This Father's Day -- a Father Will Not Be Home
Please Help a Father of Five
CHICAGO, June 17 /PRNewswire/ -- As Father's Day approaches, most Americans take some time to reflect on and give thanks for their fathers. In today's challenging world, the one thing that binds us together and keeps us strong is family. For one Geneva, IL resident, Lewis Guvenoz, his family will be coping with and working through a much different Father's Day. On Thursday, May 13th, Lewis suffered sudden and massive cardiac arrest. While his wife started CPR immediately, and the Elburn and Countryside Fire Protection District (http://ecfpd.com) paramedics were at the house within minutes, it took the doctors 45 minutes to restart his heart.
As the family pulls together to help Lewis in his fight to come back to us, there are five young children that are and will be missing their father this Father's Day. Lewis is 38 years old, with no health indicators that put him at risk, and he is the father of five young children, two beautiful little girls, Noni (age 8), Denison (age 6), and three amazing little boys, Neale (age 4) and Dayton and Cooper (5 month old twins). Lewis had the good fortune of working from his home office. He has not spent a day apart from his children (well, maybe a handful of days for business trips). They struggle with understanding where their father has gone and what they can do to help him get better.
The family, including Lewis's father, is working to ensure Lewis has the best medical treatment possible.
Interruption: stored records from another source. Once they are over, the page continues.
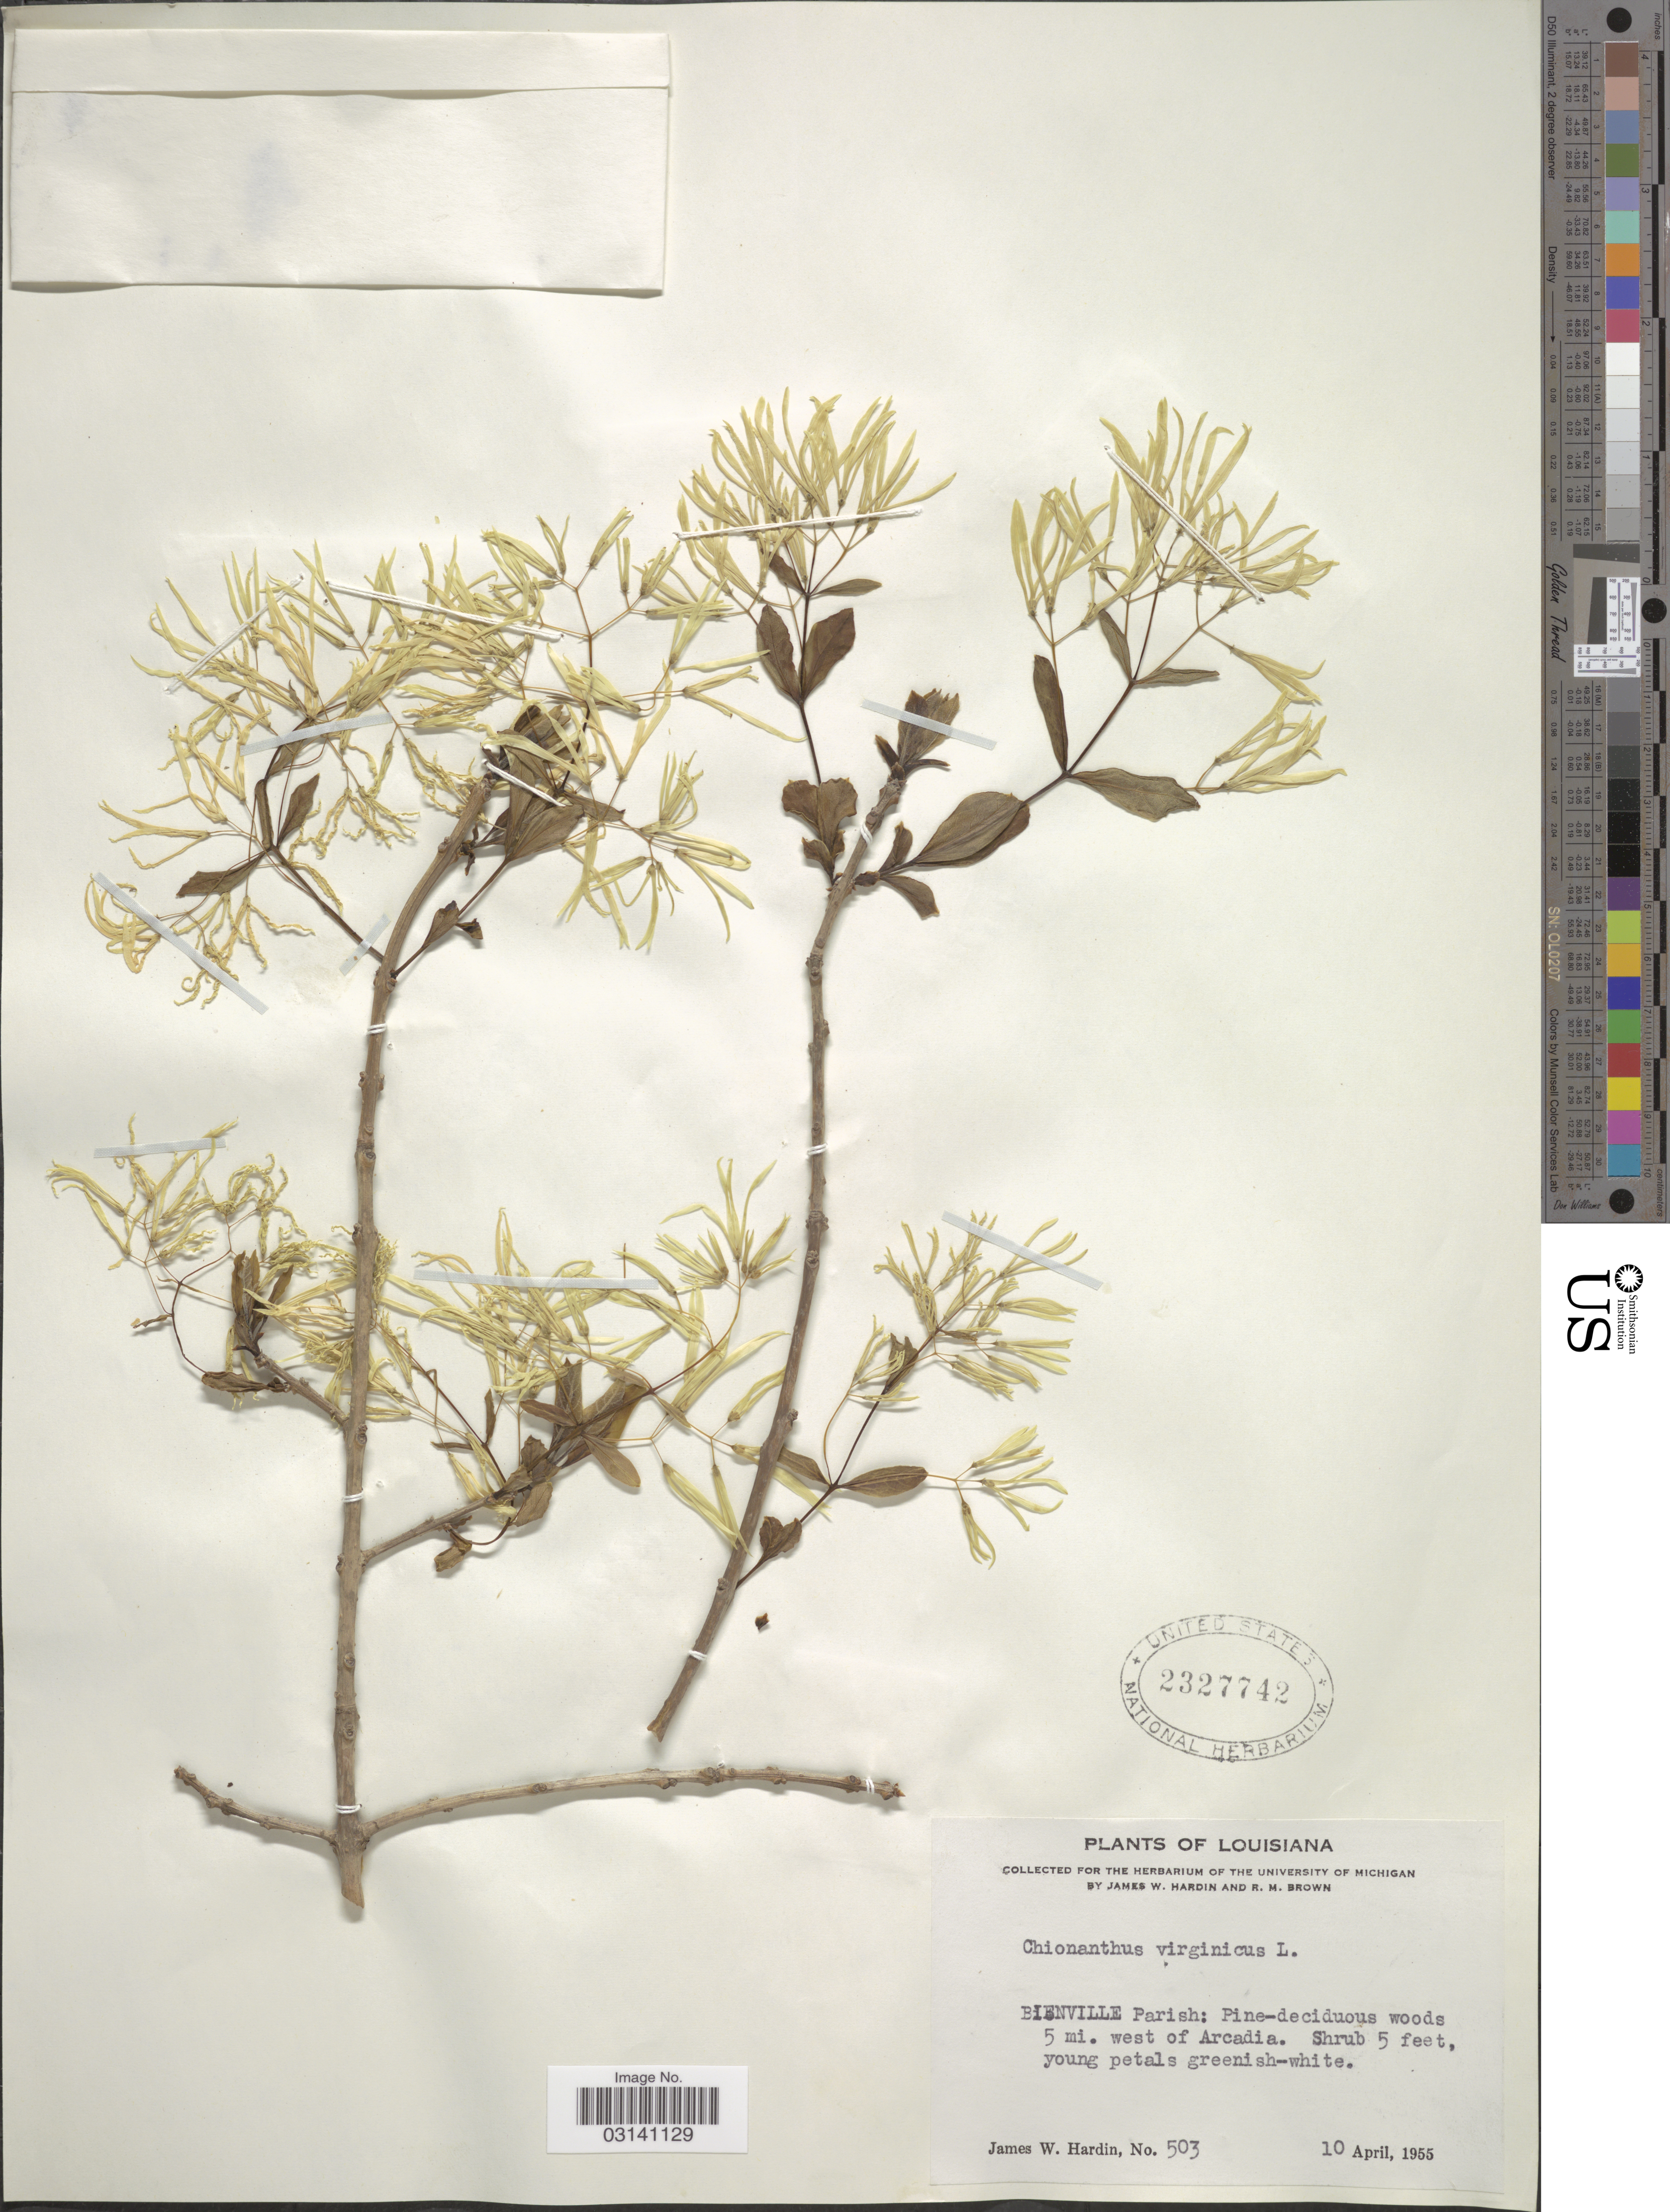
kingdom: Plantae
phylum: Tracheophyta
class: Magnoliopsida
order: Lamiales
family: Oleaceae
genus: Chionanthus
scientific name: Chionanthus virginicus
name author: L.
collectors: J. Hardin & R. Brown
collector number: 503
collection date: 1955-04-10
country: United States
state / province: Louisiana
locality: Bienville Parish: 5 mi. west of Arcadia.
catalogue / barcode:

We have been blessed by the kindness of individuals who have brought us some amazing and leading edge neurologists in the Chicago area. We have been working to help meet the logistical needs of such a large family, including nannies, vehicles, financial assistance and the like. While Lewis had been recovering at Delnor Hospital (http://delnor.com), due to the significant amount of time he went with minimal to no oxygen to his brain, we are unsure of the long-term prognosis. His heart has amazingly healed completely. We know that the heroic efforts of his wife, the paramedics and the doctors are part of the reason Lewis survived. Only 5 percent of individuals who go into cardiac arrest actually survive.
"We are so incredibly excited that Lewis has most recently been accepted by and moved to the renowned Rehabilitation Institute of Chicago (www.ric.org)," said Lewis's sister, Ayla Guvenoz-Dickey, a senior vice president at Apollo Group/University of Phoenix (www.phoenix.edu). "This amazing organization is comprised of experts in rehabilitating individuals like Lewis with hypoxic and anoxic brain injury." Of course, insurance is quite aggressive and has pretty high expectations for Lewis. If he is not able to perform certain tasks within two weeks, insurance will no longer pay for him to be at such a promising facility. He will be moved to a skilled nursing facility where he will receive only a few hours a week of occupational, physical, and speech therapy -- all the things he needs to recover.
We have already been so blessed by the kindness of loved ones and those that we don't even know. As Father's Day approaches, we humbly ask that you help share Lewis's story and do whatever you can to help. We have created a web site to provide loved ones with updates and to accept donations, http://www.fatheroffive.org. We are also reaching out to local car dealers to hopefully find a family-oriented dealer that might be willing to donate a vehicle. We truly appreciate your thoughts, well wishes, prayers and assistance. And, be sure to send fathers everywhere a note or e-card (www.hallmark.com or www.BlueMountain.com) or pick up the phone and call to remind them that they are truly special.